À Scherpenheuvel-Zichem, l’ASBL Natuur- en Landschapszorg (qui fait partie de l’association Natuurpunt) a entamé une nouvelle phase des travaux dans la vallée du Démer. Il s’agit du deuxième projet hydrique financé par Coca-Cola dans notre pays. Nous restituons ainsi à la nature l’eau que nous utilisons pour la fabrication de nos boissons.

Fin janvier, c’est à Scherpenheuvel-Zichem que Natuurpunt a entamé une nouvelle phase de son projet dans la vallée du Démer, ayant pour but de faire remonter le niveau des nappes phréatiques. Il s’agit de créer un environnement favorable pour la faune et la flore qui apprécient les biotopes humides et de restaurer le paysage culturo-historique des prairies marécageuses.
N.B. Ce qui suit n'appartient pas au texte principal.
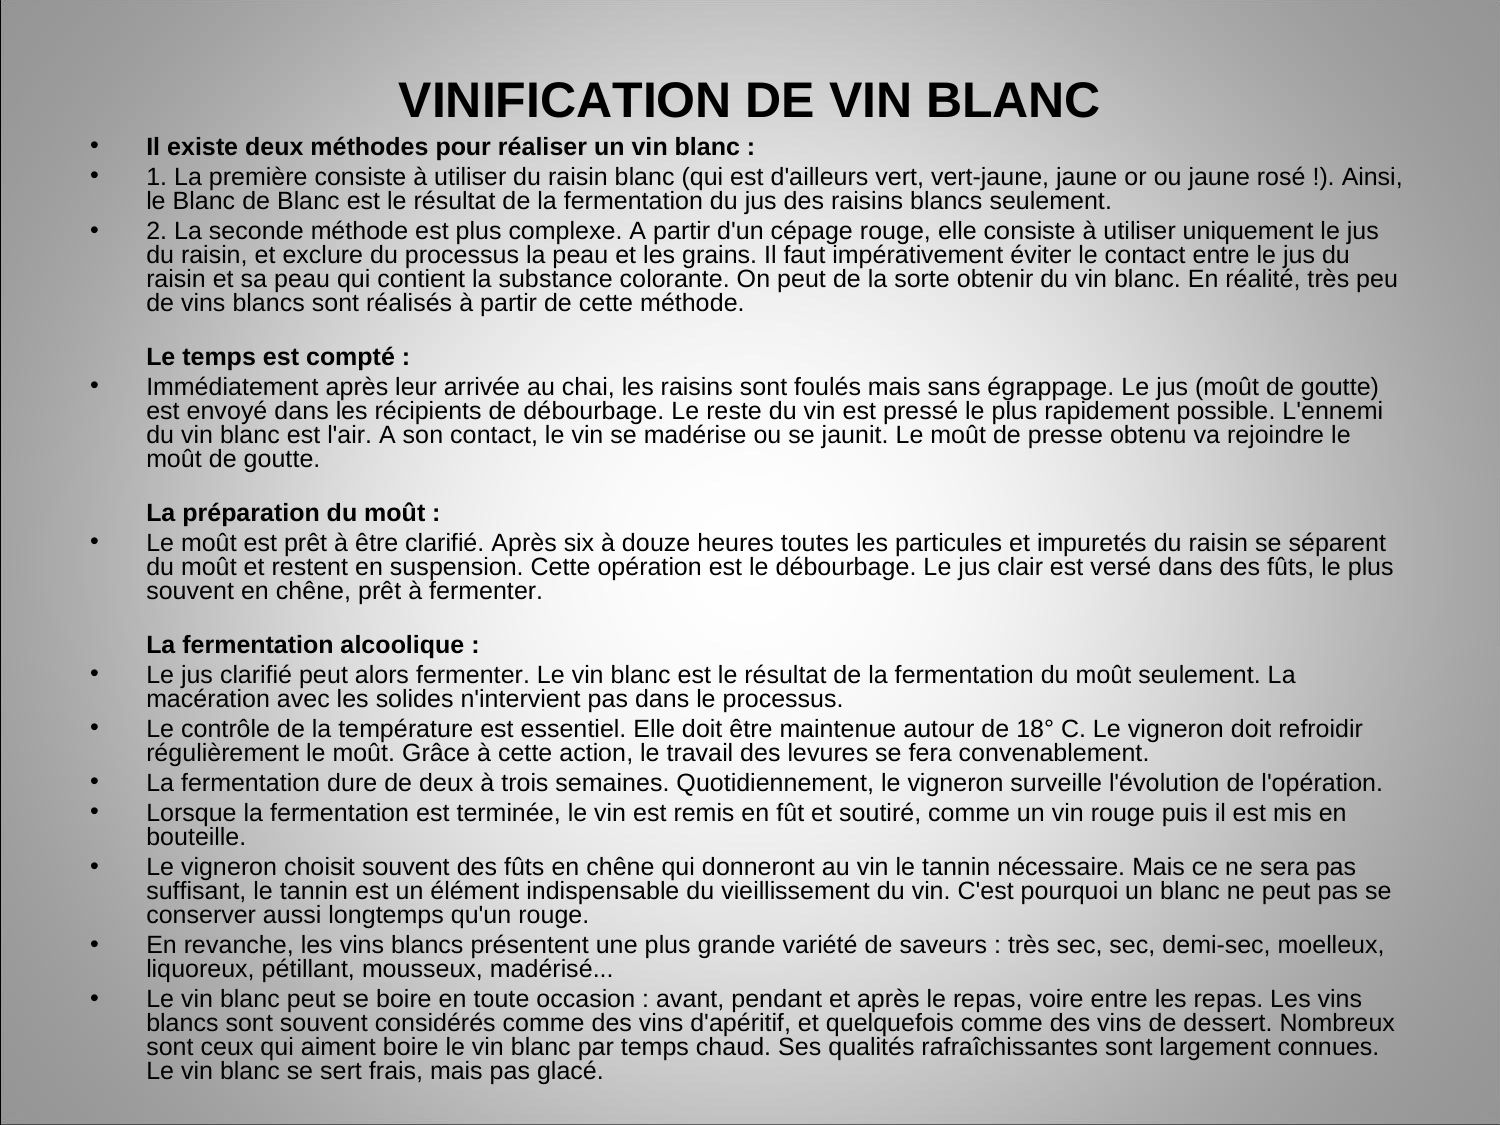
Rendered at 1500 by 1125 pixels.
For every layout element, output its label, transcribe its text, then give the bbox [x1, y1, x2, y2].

title VINIFICATION DE VIN BLANC [75, 45, 1426, 128]
picture [0, 0, 1500, 1125]
list Il existe deux méthodes pour réaliser un vin blanc : 1. La première consiste à utiliser du raisin blanc (qui est d'ailleurs vert, vert-jaune, jaune or ou jaune rosé !). Ainsi, le Blanc de Blanc est le résultat de la fermentation du jus des raisins blancs seulement. 2. La seconde méthode est plus complexe. A partir d'un cépage rouge, elle consiste à utiliser uniquement le jus du raisin, et exclure du processus la peau et les grains. Il faut impérativement éviter le contact entre le jus du raisin et sa peau qui contient la substance colorante. On peut de la sorte obtenir du vin blanc. En réalité, très peu de vins blancs sont réalisés à partir de cette méthode. Le temps est compté : Immédiatement après leur arrivée au chai, les raisins sont foulés mais sans égrappage. Le jus (moût de goutte) est envoyé dans les récipients de débourbage. Le reste du vin est pressé le plus rapidement possible. L'ennemi du vin blanc est l'air. A son contact, le vin se madérise ou se jaunit. Le moût de presse obtenu va rejoindre le moût de goutte. La préparation du moût : Le moût est prêt à être clarifié. Après six à douze heures toutes les particules et impuretés du raisin se séparent du moût et restent en suspension. Cette opération est le débourbage. Le jus clair est versé dans des fûts, le plus souvent en chêne, prêt à fermenter. La fermentation alcoolique : Le jus clarifié peut alors fermenter. Le vin blanc est le résultat de la fermentation du moût seulement. La macération avec les solides n'intervient pas dans le processus. Le contrôle de la température est essentiel. Elle doit être maintenue autour de 18° C. Le vigneron doit refroidir régulièrement le moût. Grâce à cette action, le travail des levures se fera convenablement. La fermentation dure de deux à trois semaines. Quotidiennement, le vigneron surveille l'évolution de l'opération. Lorsque la fermentation est terminée, le vin est remis en fût et soutiré, comme un vin rouge puis il est mis en bouteille. Le vigneron choisit souvent des fûts en chêne qui donneront au vin le tannin nécessaire. Mais ce ne sera pas suffisant, le tannin est un élément indispensable du vieillissement du vin. C'est pourquoi un blanc ne peut pas se conserver aussi longtemps qu'un rouge. En revanche, les vins blancs présentent une plus grande variété de saveurs : très sec, sec, demi-sec, moelleux, liquoreux, pétillant, mousseux, madérisé... Le vin blanc peut se boire en toute occasion : avant, pendant et après le repas, voire entre les repas. Les vins blancs sont souvent considérés comme des vins d'apéritif, et quelquefois comme des vins de dessert. Nombreux sont ceux qui aiment boire le vin blanc par temps chaud. Ses qualités rafraîchissantes sont largement connues. Le vin blanc se sert frais, mais pas glacé. [75, 128, 1426, 1125]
De plus, l’eau qui est retenue s’écoule dans la vallée et non dans les caves des riverains, et cette zone humide permet la reconstitution des réserves d’eau potable. C’est nécessaire, car elles ne cessent de diminuer, surtout en été.
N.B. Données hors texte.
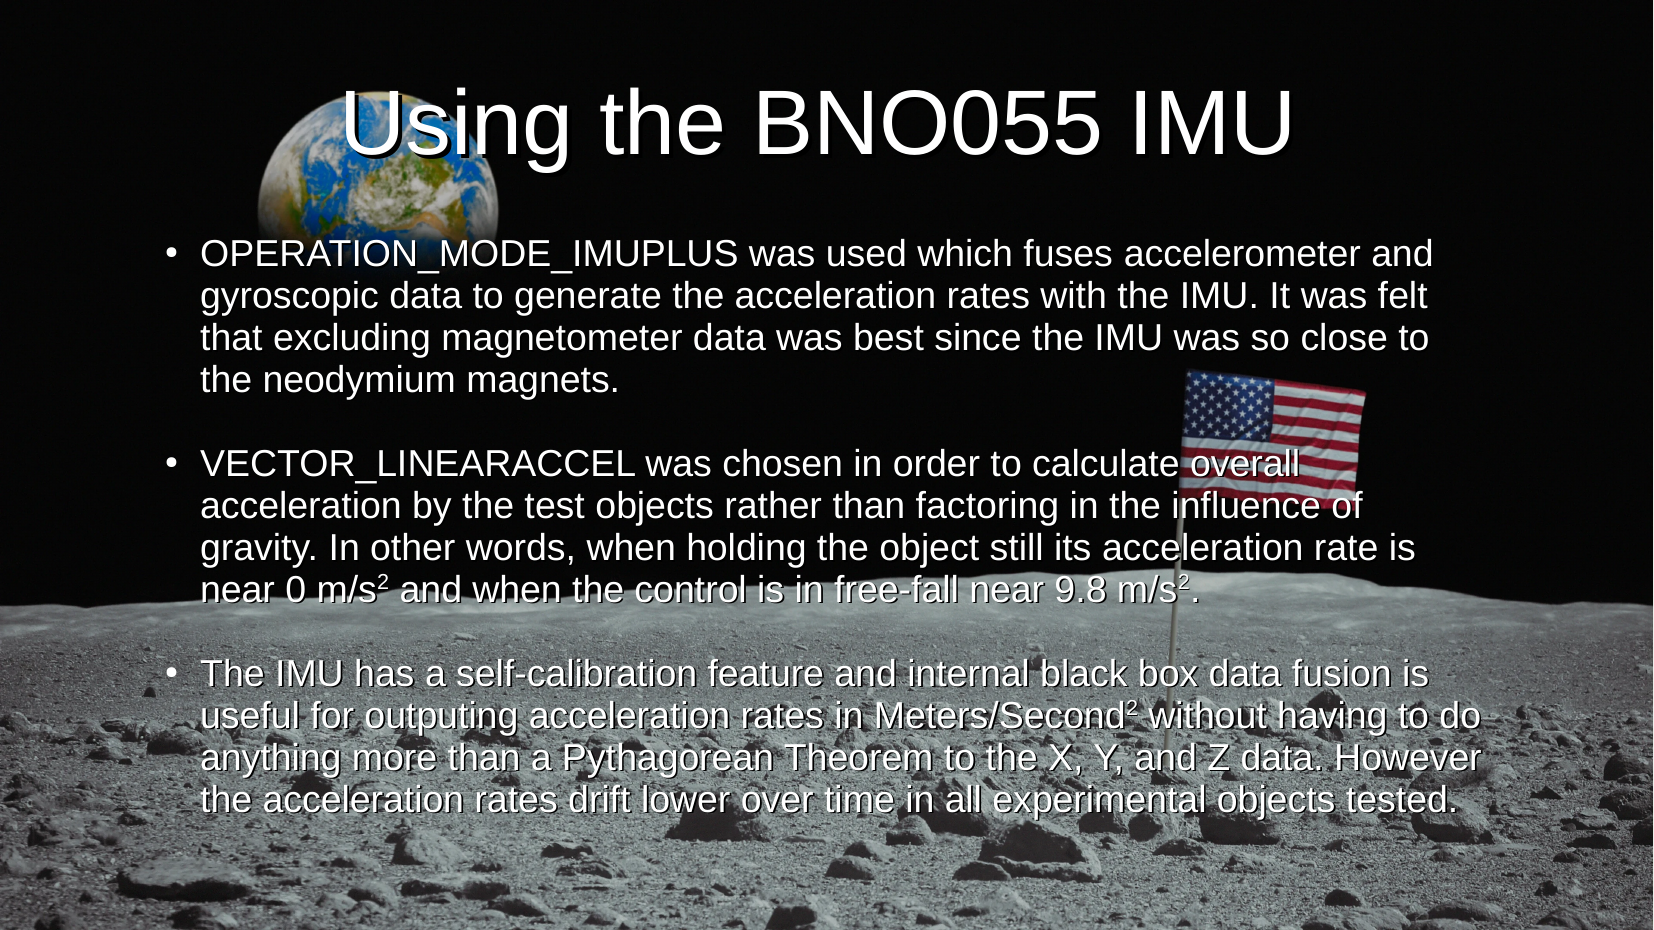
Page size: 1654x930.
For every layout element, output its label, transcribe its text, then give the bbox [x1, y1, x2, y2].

title Using the BNO055 IMU [75, 19, 1563, 226]
picture [0, 0, 1654, 930]
text_box OPERATION_MODE_IMUPLUS was used which fuses accelerometer and gyroscopic data to generate the acceleration rates with the IMU. It was felt that excluding magnetometer data was best since the IMU was so close to the neodymium magnets. VECTOR_LINEARACCEL was chosen in order to calculate overall acceleration by the test objects rather than factoring in the influence of gravity. In other words, when holding the object still its acceleration rate is near 0 m/s2 and when the control is in free-fall near 9.8 m/s2. The IMU has a self-calibration feature and internal black box data fusion is useful for outputing acceleration rates in Meters/Second2 without having to do anything more than a Pythagorean Theorem to the X, Y, and Z data. However the acceleration rates drift lower over time in all experimental objects tested. [150, 225, 1501, 828]
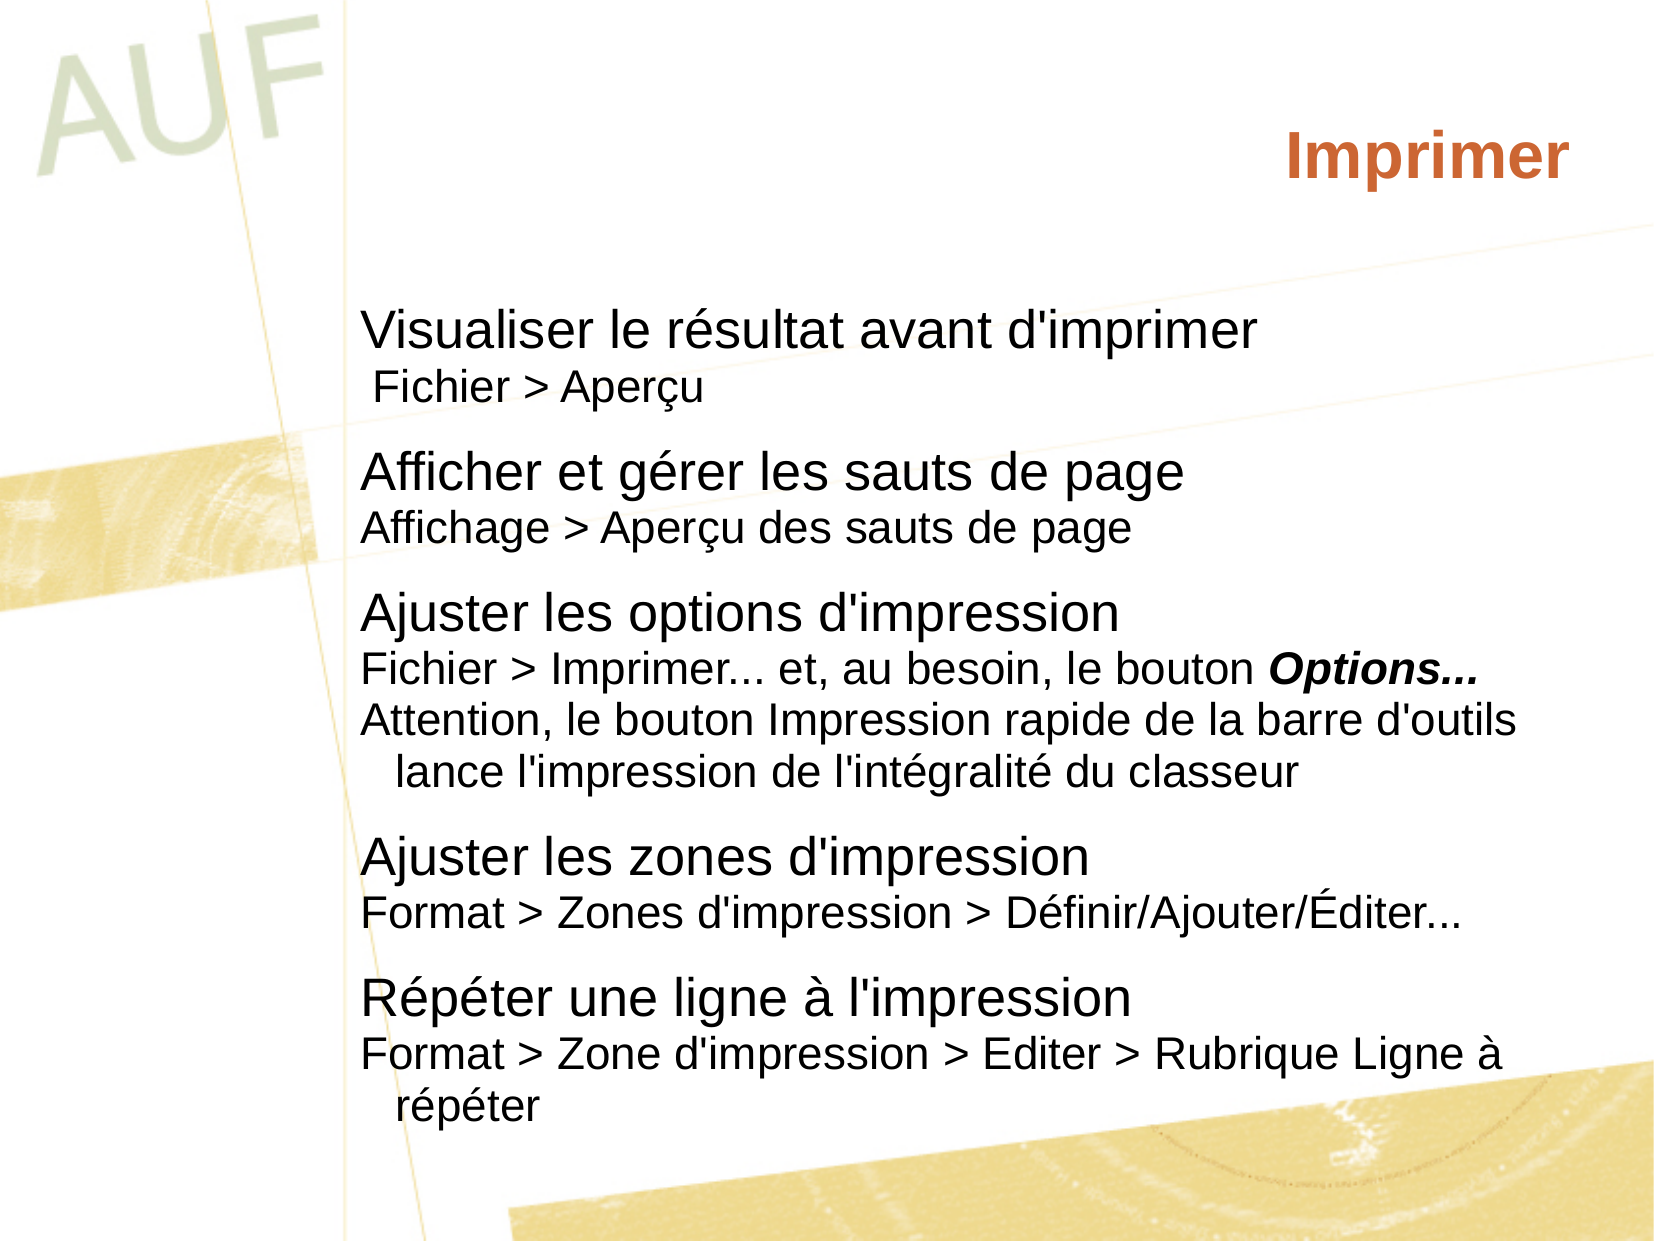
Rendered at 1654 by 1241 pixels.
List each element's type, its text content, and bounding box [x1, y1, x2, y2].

subtitle Visualiser le résultat avant d'imprimer Fichier > Aperçu Afficher et gérer les sauts de page Affichage > Aperçu des sauts de page Ajuster les options d'impression Fichier > Imprimer... et, au besoin, le bouton Options... Attention, le bouton Impression rapide de la barre d'outils lance l'impression de l'intégralité du classeur Ajuster les zones d'impression Format > Zones d'impression > Définir/Ajouter/Éditer... Répéter une ligne à l'impression Format > Zone d'impression > Editer > Rubrique Ligne à répéter [324, 279, 1571, 1152]
picture [0, 0, 1654, 1241]
title Imprimer [324, 59, 1571, 252]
« Le séculaire réseau de fossés est endommagé à plusieurs endroits : les niveaux d’eau souterraine sont trop bas en été et, en hiver, les inondations ont un impact négatif sur la qualité de l’eau », explique Bram Cannaerts de Natuurpunt, qui coordonne les travaux. « Nous voulons à nouveau permettre à l’eau de pénétrer lentement dans le sol. Pour ce faire, nous retenons l’eau plus longtemps dans les petits fossés et nous réutilisons les vieux canaux qui empruntent un parcours plus long pour rejoindre la rivière. En installant des canalisations munies d’un clapet antiretour à des endroits stratégiques, nous retenons l’eau de pluie plus longuement dans les zones naturelles et évitons en aval un débit de crues maximal après de fortes pluies. »
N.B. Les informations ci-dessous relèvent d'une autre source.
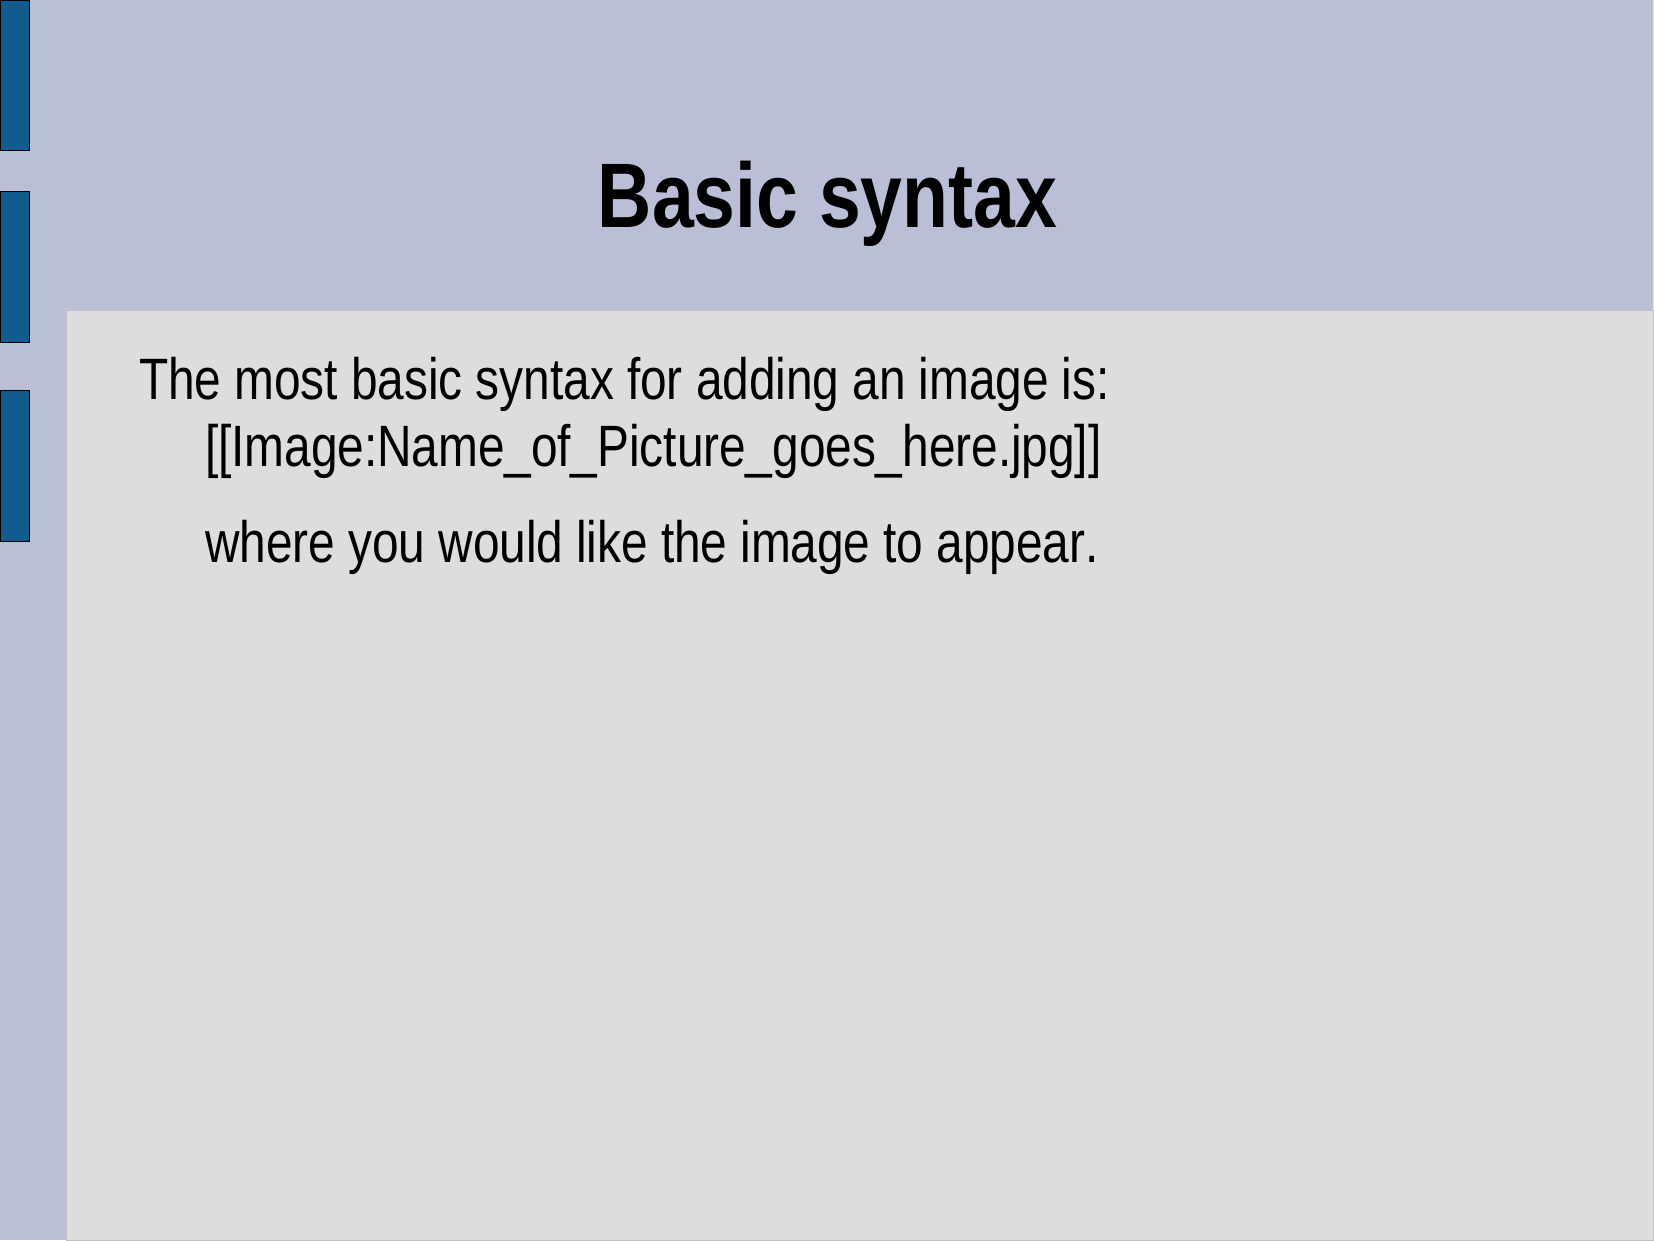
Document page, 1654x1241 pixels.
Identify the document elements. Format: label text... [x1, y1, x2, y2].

title Basic syntax [121, 91, 1534, 299]
list The most basic syntax for adding an image is: [[Image:Name_of_Picture_goes_here.jpg]] where you would like the image to appear. [121, 344, 1534, 1127]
Soutien de The Coca-Cola Foundation et de la Commission européenne

Le projet de réhabilitation du milieu naturel dans la vallée du Démer reçoit le soutien de The Coca-Cola Foundation qui remplit ainsi sa mission de « water replenishment ». « L’eau est un bien précieux qu’il convient de gérer de façon responsable. En tant qu’entreprise de boissons, nous voulons également prendre nos responsabilités en contribuant à la protection des ressources en eau, en rétrocédant l’eau à la nature et en diminuant notre consommation d’eau. Nous nous y prenons de deux manières : d’une part, en gérant l’eau de façon responsable dans le cadre de nos activités locales de production et, d’autre part, en soutenant des projets hydriques. Nous nous fixons comme objectif de restituer, par le biais de ces projets, 100 % de l’eau que nous utilisons dans le monde entier pour la fabrication de nos boissons », explique Ben Bijnens, country manager de Coca-Cola Services. « Nous avons été la première grande entreprise agroalimentaire au monde à atteindre cet objectif ambitieux en 2015, mais ce n’est pas pour autant que nous nous reposons sur nos lauriers. D’où ces investissements, donc. »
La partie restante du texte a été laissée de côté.